TL;DR: It's not a problem with the AI as such, as much as it's a problem with the game design. Take it up with Kaz for dumbing the game down so that everyone's a winner, and probably the graphics guys who are the ones responsible for pushing the graphics to the point where rolling starts are a necessity. The AI is not that bad, it's just horrendously misused.
 
TL;DR: It's not a problem with the AI as such, as much as it's a problem with the game design. Take it up with Kaz for dumbing the game down so that everyone's a winner, and probably the graphics guys who are the ones responsible for pushing the graphics to the point where rolling starts are a necessity. The AI is not that bad, it's just horrendously misused.

On the whole I agree poor game design & their fix is even worse.
Just did the online 600pp race 5 times as thought I might as well get some money while tuning.
The AI is now on steroids or something & sometimes forgets to brake completely.
4 out of 5 races I passed the leader after he had left the track, & that's what I saw may have been more frequent.
Worst race I only passed 4 cars on the track, if you count passing cars as they rejoined as off track.
I got rammed off track several times by the AI missing its braking point, once it made so little effort to stop I was knocked that far the game reset me on track.

Yes rubber banding 2/3rds throttle on the straights etc is game design but poor AI behaviour is laziness & or horrendous quality control, they still make the same mistakes they did in previous versions of the game.
We all know unusable tracks vs AI because it brakes very early or for no reason at certain points.
Laguna Seca they lift for the kink down the main straight
Apricot Hill they brake way to hard for the corner leading onto the main straight, the most important one on the track as they are then slow down the entire straight.
Matterhorn Rotenboden (I think) they very nearly park on the tight turn.
The list just goes on.

The physics model keeps getting better, I am still finding wonderful cars to drive but the actual game seems forgotten.
Online desperately needs community features & offline needs a total overhaul unless you are in to time trialling.
 
As said above: the AI is not bad, and when it will decide to push it will usually make you cry no matter how fast you are (because it uses Magic Anti-Spin, AKA SFR). But a bad combination of dumbing down with no recourse and limitations in the computing capabilities of the PS3 (which go against the AI rather than the graphic, because if the game turned into a 16-bit voyage of adventure from time to time we'd all be far more vocal in our complains) means that the AI has to start with a huge lead and then be rubber banded right in front of you to easily overtake to provide any resemblance of a challenge.

PS: is it just me, or the AI in the Hard Seasonals is far more proficient than the AI in the Career/Arcade modes?
 
PS: is it just me, or the AI in the Hard Seasonals is far more proficient than the AI in the Career/Arcade modes?

The AI in Arcade Mode is shockingly bad, this is despite a maximum field of I think 10 cars so lets not put it down to a lack of processing power.
 
One thing that makes the AI seem particularly poor is the issue between boundaries and collision boxes.

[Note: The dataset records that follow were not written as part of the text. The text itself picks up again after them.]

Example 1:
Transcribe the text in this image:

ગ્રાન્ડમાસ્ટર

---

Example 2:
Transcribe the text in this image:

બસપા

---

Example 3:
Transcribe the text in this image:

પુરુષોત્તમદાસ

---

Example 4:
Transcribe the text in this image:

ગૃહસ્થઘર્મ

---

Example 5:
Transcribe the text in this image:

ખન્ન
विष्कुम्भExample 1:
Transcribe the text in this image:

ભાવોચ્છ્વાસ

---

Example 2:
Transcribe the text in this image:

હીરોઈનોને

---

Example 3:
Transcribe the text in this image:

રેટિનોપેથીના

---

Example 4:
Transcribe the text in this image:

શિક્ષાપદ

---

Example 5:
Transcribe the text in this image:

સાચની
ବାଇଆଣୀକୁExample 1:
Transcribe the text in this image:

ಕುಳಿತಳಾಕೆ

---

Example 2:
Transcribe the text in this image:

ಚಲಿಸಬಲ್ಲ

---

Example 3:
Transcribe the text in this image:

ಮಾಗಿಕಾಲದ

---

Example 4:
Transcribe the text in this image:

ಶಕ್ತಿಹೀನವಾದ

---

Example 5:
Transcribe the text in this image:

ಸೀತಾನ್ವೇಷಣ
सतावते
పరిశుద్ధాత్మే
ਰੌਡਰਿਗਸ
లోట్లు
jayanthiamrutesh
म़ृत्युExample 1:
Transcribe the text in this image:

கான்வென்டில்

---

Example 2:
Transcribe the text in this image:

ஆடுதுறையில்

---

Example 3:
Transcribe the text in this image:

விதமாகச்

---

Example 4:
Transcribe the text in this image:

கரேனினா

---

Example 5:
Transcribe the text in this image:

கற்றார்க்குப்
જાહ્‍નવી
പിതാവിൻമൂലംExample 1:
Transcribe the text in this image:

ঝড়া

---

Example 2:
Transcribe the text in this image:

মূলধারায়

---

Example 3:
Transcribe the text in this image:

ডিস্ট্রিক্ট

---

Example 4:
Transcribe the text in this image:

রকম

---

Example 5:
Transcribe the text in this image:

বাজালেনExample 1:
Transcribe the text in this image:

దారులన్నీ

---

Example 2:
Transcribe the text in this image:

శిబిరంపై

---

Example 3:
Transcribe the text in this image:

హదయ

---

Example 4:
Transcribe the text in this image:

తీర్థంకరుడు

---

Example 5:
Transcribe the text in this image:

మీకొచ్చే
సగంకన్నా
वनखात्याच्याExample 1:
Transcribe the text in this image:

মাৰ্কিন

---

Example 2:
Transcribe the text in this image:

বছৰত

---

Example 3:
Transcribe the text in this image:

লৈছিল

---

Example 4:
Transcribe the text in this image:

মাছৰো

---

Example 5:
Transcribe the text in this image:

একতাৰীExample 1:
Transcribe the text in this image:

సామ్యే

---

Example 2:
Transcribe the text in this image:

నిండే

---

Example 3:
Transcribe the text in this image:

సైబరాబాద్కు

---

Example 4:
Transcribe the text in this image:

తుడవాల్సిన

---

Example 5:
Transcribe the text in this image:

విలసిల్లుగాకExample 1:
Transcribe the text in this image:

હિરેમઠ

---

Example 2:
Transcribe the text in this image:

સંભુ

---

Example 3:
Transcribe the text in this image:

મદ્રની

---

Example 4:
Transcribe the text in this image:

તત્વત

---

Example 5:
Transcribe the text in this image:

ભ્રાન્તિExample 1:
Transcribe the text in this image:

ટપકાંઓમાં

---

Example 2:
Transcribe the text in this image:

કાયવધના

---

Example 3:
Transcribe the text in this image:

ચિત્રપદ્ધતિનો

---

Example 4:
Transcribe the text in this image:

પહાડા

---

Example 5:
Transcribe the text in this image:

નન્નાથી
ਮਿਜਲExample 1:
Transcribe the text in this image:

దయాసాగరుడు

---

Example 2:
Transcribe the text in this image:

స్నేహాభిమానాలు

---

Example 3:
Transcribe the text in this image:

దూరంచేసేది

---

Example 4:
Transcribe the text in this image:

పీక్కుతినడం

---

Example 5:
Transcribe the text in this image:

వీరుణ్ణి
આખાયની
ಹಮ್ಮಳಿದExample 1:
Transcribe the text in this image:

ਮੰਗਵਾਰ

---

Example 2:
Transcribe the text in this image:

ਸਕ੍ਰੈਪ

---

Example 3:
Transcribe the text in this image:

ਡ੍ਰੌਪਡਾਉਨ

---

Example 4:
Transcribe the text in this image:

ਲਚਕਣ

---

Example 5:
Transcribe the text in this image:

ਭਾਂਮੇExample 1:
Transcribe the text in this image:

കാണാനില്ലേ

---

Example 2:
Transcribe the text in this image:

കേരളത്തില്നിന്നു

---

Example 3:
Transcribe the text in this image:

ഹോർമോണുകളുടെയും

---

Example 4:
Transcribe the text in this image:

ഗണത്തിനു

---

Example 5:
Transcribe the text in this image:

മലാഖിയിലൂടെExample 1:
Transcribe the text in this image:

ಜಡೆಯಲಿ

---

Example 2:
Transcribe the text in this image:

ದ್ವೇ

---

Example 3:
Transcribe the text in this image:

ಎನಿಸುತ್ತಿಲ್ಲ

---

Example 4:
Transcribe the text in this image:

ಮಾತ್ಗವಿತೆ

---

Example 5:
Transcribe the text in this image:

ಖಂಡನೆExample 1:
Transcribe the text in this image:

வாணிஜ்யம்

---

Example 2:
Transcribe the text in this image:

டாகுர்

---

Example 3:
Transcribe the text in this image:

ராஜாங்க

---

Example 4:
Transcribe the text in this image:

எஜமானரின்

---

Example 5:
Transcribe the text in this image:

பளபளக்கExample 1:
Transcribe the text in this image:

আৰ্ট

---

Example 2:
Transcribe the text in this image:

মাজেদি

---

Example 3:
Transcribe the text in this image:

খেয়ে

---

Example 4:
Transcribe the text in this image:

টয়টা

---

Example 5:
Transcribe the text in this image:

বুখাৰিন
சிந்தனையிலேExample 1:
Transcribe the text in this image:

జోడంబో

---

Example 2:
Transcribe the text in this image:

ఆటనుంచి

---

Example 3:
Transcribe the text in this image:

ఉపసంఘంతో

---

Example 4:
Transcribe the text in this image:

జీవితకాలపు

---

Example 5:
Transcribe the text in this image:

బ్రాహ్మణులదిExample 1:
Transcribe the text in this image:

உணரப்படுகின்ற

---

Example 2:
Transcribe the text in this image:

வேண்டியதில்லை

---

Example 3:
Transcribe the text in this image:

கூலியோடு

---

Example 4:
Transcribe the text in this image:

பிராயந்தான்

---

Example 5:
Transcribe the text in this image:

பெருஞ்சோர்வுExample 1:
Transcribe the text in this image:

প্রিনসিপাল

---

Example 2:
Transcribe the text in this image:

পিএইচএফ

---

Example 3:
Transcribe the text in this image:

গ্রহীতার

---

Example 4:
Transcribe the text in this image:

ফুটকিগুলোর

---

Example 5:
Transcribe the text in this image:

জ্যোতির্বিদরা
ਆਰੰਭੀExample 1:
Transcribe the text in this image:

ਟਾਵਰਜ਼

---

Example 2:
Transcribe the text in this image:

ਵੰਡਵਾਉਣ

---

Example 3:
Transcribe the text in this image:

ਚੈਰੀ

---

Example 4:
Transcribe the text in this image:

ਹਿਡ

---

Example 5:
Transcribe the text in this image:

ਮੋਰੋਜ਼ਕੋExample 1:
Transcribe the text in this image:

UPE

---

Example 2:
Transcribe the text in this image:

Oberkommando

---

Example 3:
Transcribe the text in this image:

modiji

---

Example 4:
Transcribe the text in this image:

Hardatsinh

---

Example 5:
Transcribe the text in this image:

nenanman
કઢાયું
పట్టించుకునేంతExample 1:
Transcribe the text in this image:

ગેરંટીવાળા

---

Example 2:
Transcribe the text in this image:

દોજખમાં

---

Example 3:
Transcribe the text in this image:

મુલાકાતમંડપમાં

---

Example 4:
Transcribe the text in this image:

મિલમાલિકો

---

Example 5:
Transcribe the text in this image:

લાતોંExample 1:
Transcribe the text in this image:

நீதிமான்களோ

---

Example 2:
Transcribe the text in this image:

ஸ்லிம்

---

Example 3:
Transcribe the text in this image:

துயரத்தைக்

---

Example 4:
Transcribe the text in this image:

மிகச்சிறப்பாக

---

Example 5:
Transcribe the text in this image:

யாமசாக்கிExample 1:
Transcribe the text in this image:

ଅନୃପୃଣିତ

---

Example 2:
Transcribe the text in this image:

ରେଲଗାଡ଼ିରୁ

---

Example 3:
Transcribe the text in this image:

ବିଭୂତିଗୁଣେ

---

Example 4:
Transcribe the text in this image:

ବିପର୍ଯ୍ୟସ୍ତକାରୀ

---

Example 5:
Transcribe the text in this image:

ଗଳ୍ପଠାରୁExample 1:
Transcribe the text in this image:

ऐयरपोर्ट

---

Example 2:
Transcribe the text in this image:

I've continued to study it after I came across it, and I'd say that a good half of incidents caused by the AI are down to it.

Also, the AI "improvement" thing is ludicrous. It's just a game of misjudged divebombs and random crashes on the AI's part. Strangely though the Nurburgring seasonal actually gave me a fair, if dull race for once - the Huayra kept what I'd call a respectable pace.
 
The main place I've witnessed the poor AI is on Apricot Hill in the Red Bull challenge. They all seem to follow the racing line until the exact moment you pass them.